And then everybody was suddenly into politics. Intellectuals all started hating on long-dead Stalin, the Communists refused to compromise, popular newspapers constantly published this or that “historic discovery”. When I returned from the army and saw people standing in lines for some crap cigs from Bulgaria, which were rationed to boot, I first found myself feeling [as a character in a bad comedy, and not Hollywood movie]. But even then, I still did not understand.

That happened later – I stepped into adult life, and understood how politics works.

At one point, watching dumb mugs on TV struggle under the weight of arrogance and inability to form coherent sentences became unbearable. How can those “democrats” run the country, if they can’t even organize their own thoughts? By the time Yeltsin’s tanks shelled their Parliament, I already wasn’t interested – politics turned into a murky sideshow which only occasionally had some effect in real life.

Meanwhile, real life went into full “rat race” mode, chasing money above all, with brief breaks to celebrate small “victories”, ridiculous by today’s standards.

Strolling across flea markets, filled with brand-name clothes all of a sudden. Flashing across night-time roads on my first “beamer”. Endless ruins moving past the train windows, [the country’s factories and infrastructure – sold to murky investors for pennies on the dollar, and immediately scrapped for a quick buck] stretching all the way from Moscow to St. Pete.

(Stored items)
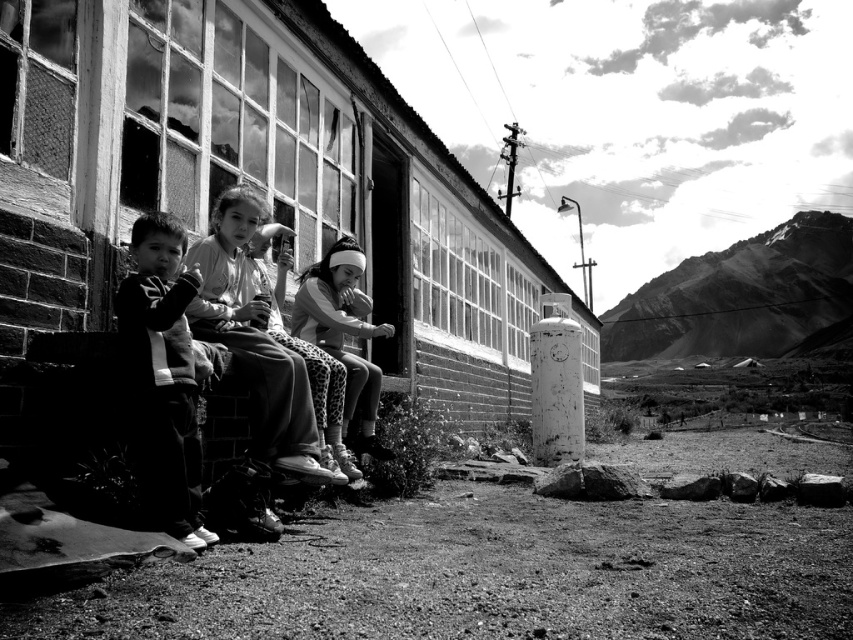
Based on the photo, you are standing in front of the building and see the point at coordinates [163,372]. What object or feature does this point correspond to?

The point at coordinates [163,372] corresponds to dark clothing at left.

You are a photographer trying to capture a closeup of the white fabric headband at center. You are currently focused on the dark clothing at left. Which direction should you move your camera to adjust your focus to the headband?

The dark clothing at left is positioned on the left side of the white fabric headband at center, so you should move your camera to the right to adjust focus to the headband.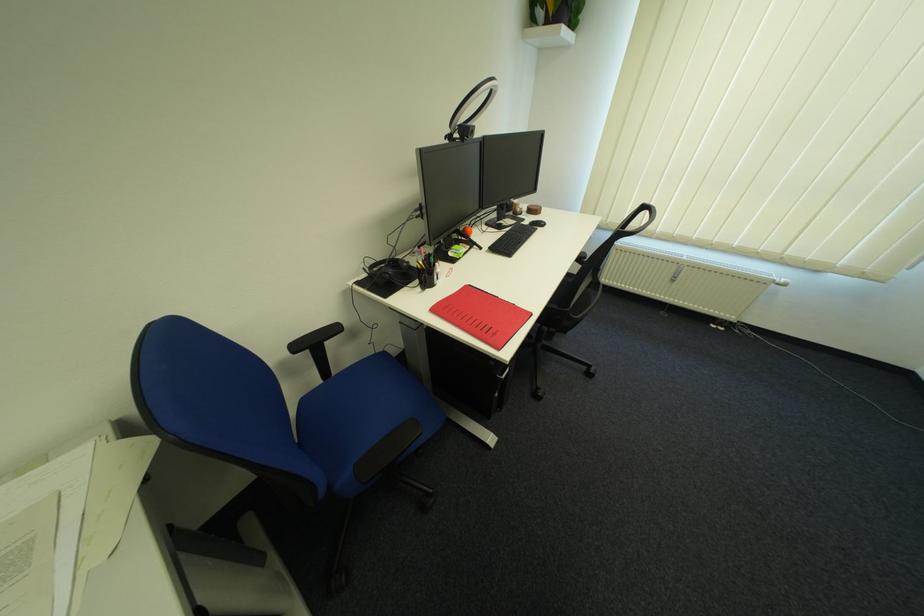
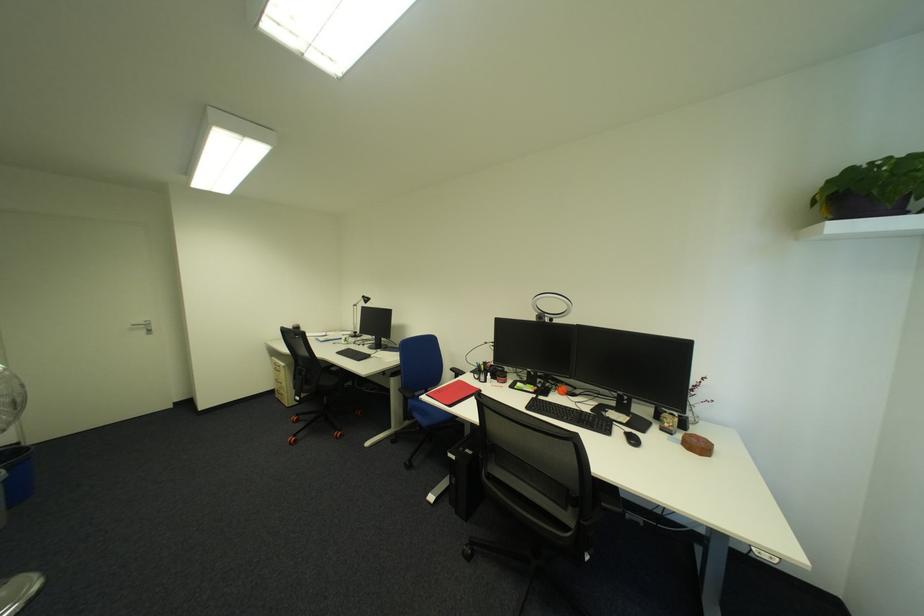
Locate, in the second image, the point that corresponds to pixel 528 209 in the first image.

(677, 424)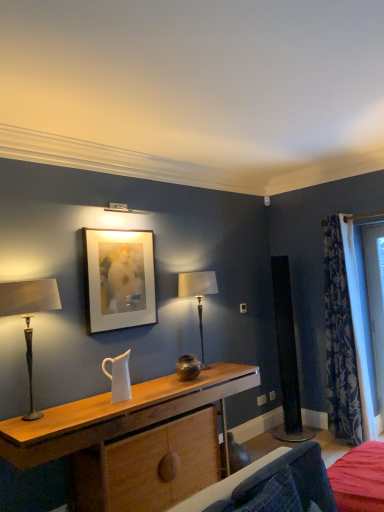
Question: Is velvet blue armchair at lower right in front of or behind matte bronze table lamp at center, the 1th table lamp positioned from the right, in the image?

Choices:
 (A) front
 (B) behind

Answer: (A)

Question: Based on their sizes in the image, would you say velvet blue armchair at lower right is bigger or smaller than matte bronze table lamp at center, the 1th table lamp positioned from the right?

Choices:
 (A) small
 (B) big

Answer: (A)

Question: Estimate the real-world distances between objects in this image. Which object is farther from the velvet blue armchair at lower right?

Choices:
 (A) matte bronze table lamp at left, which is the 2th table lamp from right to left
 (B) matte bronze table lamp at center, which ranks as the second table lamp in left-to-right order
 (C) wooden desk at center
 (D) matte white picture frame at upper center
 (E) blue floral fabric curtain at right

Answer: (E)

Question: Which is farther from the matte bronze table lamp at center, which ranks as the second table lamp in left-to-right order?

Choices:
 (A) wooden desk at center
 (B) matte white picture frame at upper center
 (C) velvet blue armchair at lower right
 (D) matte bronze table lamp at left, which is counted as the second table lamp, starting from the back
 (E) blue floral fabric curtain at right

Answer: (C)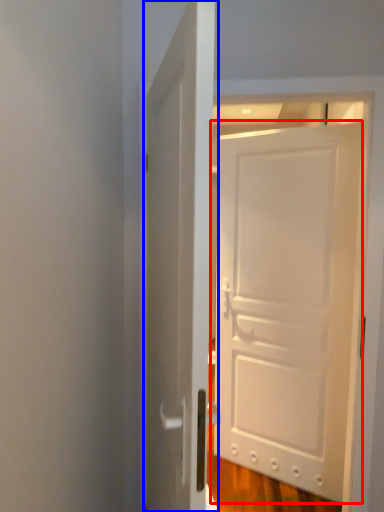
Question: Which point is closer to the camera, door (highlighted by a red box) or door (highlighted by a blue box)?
---
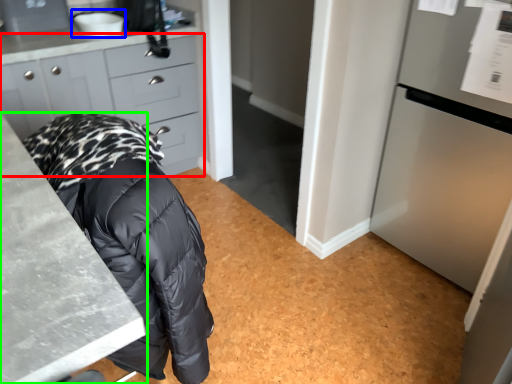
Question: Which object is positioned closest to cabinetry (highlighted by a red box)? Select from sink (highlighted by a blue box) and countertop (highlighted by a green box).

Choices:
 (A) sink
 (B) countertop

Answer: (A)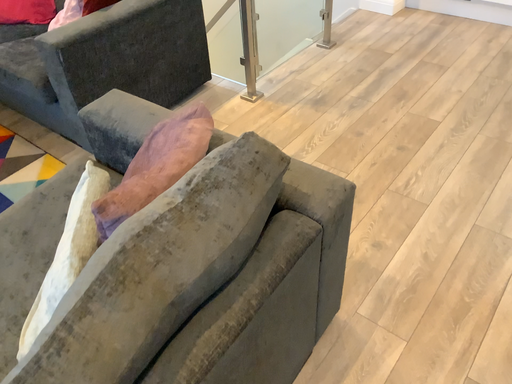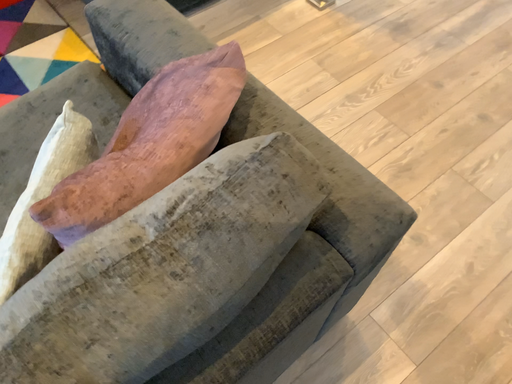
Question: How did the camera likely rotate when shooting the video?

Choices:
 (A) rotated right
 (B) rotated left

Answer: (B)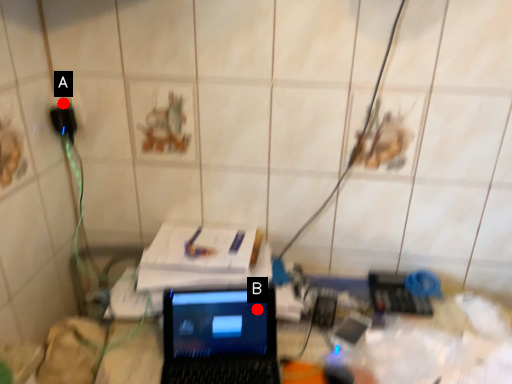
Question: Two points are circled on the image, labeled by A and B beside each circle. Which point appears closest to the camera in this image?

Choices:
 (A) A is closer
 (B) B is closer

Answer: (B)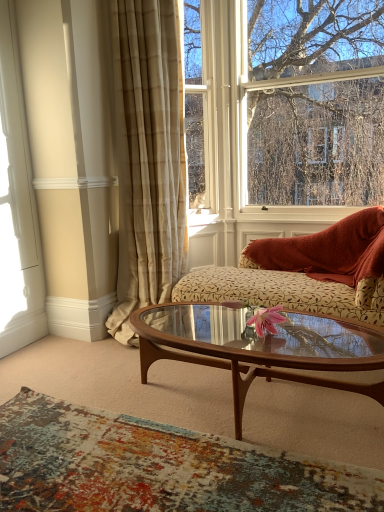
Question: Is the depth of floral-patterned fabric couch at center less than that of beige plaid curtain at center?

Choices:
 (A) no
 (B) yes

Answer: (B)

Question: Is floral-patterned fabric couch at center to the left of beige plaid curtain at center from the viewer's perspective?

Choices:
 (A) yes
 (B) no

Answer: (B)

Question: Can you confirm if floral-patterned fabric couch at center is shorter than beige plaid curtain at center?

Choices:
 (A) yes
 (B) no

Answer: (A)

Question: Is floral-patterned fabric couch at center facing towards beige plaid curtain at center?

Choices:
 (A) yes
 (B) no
* * *
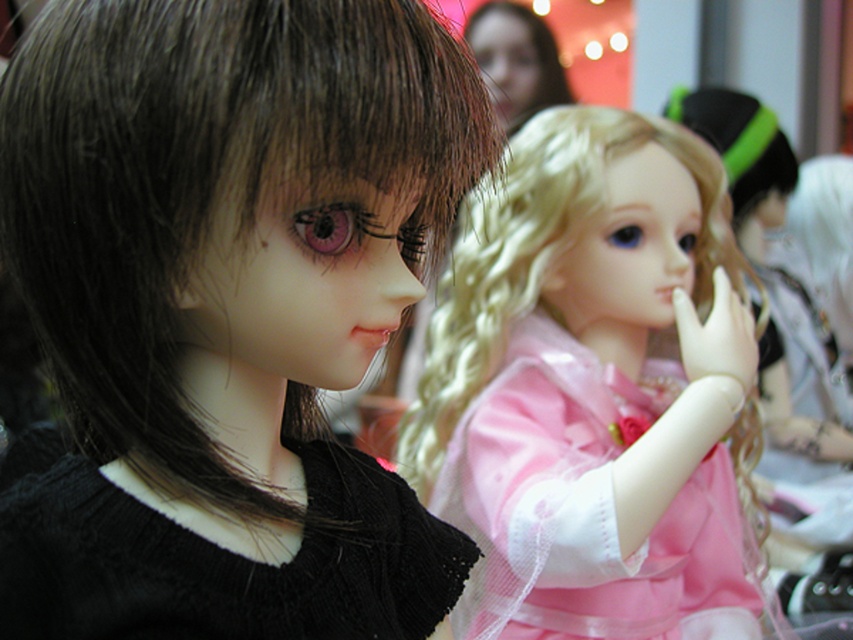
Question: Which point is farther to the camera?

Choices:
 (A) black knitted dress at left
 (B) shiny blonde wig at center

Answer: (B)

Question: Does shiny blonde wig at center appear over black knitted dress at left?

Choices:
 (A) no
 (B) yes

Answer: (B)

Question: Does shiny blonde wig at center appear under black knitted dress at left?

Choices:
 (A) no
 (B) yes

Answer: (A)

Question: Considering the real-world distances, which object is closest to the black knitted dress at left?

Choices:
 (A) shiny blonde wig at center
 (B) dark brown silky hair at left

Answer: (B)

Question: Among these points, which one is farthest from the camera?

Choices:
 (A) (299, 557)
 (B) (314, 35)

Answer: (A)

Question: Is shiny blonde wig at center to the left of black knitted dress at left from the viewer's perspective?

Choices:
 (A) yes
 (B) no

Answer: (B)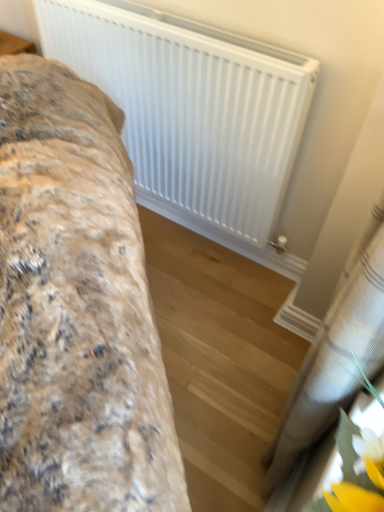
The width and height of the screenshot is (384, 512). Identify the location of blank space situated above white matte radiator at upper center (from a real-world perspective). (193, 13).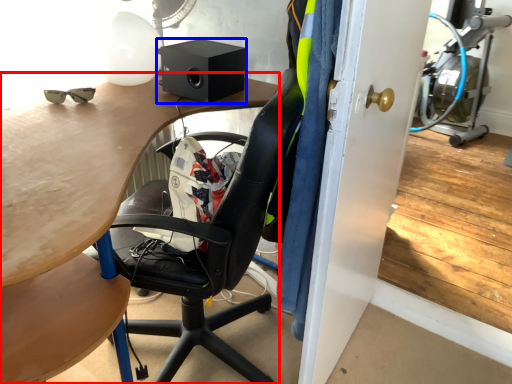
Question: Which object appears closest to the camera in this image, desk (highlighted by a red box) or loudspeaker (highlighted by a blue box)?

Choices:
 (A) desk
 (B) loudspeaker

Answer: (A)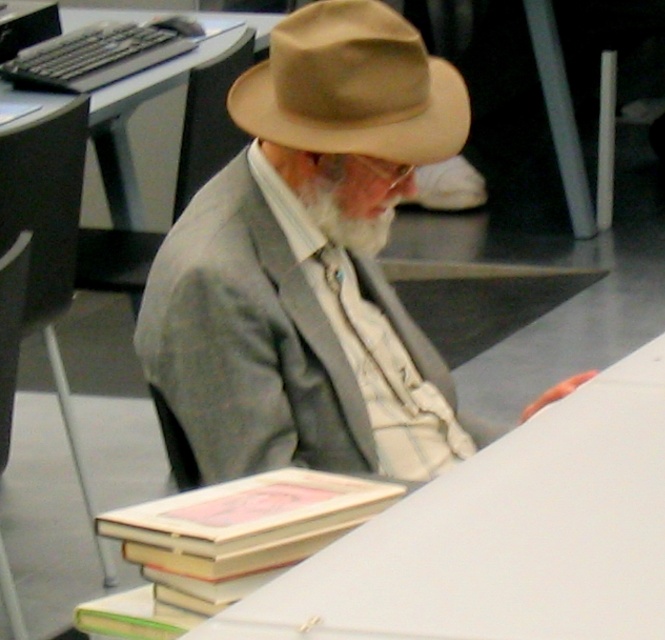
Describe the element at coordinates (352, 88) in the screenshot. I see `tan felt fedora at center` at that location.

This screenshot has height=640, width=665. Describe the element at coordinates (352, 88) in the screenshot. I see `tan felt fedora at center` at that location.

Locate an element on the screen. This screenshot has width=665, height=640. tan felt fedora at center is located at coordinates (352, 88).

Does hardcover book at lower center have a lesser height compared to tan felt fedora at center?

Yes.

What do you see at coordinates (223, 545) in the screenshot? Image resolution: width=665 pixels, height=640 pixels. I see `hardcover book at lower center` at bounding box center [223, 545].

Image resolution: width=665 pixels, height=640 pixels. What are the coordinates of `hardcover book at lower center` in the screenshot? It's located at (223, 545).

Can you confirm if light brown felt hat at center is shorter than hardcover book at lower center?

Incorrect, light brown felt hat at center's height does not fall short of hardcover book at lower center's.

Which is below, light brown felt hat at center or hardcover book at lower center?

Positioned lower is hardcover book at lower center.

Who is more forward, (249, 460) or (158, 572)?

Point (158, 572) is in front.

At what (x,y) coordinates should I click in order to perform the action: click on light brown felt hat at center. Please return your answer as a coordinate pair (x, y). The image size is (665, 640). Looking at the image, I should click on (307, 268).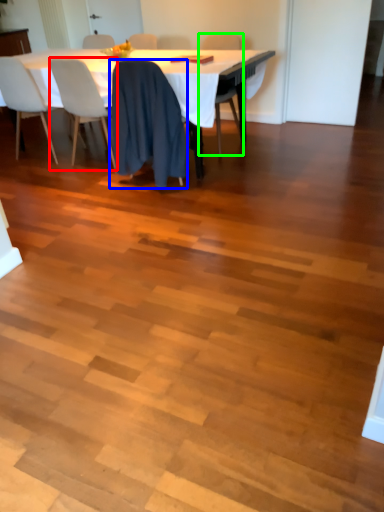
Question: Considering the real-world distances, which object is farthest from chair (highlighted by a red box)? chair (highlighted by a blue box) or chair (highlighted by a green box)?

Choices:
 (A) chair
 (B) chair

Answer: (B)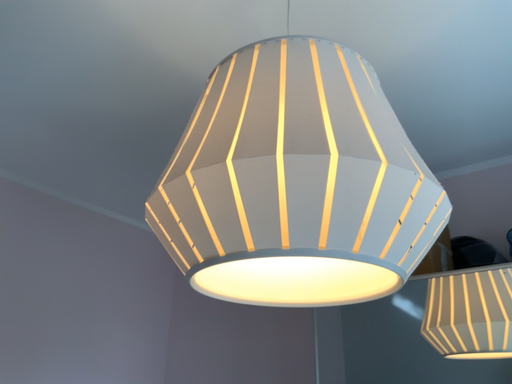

__The tasks__:
1. Answer these from the politics passage:
(a) Where did the rationed cigarettes that people stood in line for come from?
(b) Whose tanks shelled the Parliament?
(c) Between which two cities did the endless ruins stretch?
2. Duplicate the stretch of the politics passage from "And then everybody" through "how politics works.".
3. Pick up the politics passage from where it stops and continue it.
The items have no connection to the politics passage.

__Task answers__:
1.
(a) Bulgaria
(b) Yeltsin's
(c) Moscow and St. Pete

2.
And then everybody was suddenly into politics. Intellectuals all started hating on long-dead Stalin, the Communists refused to compromise, popular newspapers constantly published this or that “historic discovery”. When I returned from the army and saw people standing in lines for some crap cigs from Bulgaria, which were rationed to boot, I first found myself feeling [as a character in a bad comedy, and not Hollywood movie]. But even then, I still did not understand.

That happened later – I stepped into adult life, and understood how politics works.

3.
It would be wrong to say that we weren’t [celebrating freedom]. After all, freedom is when rules and restrictions disappear, right? There was even a children’s book like this – “A holiday of Disobedience”, [about children who were left to do as they please by their parents, and how short-lived their euphoria was]. That’s exactly what happened – after the official dismantling of the state, it slowly disappeared from people’s heads. Nobody was left to establish order, and the rules were set by those who have managed to steal something big, or bribe their way into government positions.
The whole country played Cowboys and Indians. There was no law enforcement – except those men in blue uniforms who existed solely to collect bribes on highways, and pass almost all of their loot higher up the ladder. Everyone lied and stole. Some guys were dodging the draft, some were stealing from their jobs, nobody I knew paid any taxes.

Yes, a lot of it started back when USSR went off track. But in Soviet times, people still obeyed most laws. They went to official jobs, had apartments they legally owned, etc. Yes, even back then some people bought stuff on the black market and could pay a bribe for a driver’s license exam, but those who did that were a tiny minority. Slightly more people nicked stuff from work, but in general they took something insignificant. Most people could honestly think of themselves as good, upstanding citizens. Plus the “real men” of the WWII generation were still around.

And then, in a few years, the whole country and all its inhabitants became lawless and illegitimate. Getting a fake stamp in your Social Security or visa paperwork became a common thing. You could pay off anyone – the judge, the fire department, the EPA. Businesses completely ignored the government and produced fake financial statements with unbelievable numbers, which worked because the tax collectors knew everything, and were overlooking it for a small sum. “Business raiders” – those who made money by illegally taking over and looting businesses – were heroes on TV. Kids in kindergartens didn’t play Cops vs Robbers – just Robbers vs Robbers [1].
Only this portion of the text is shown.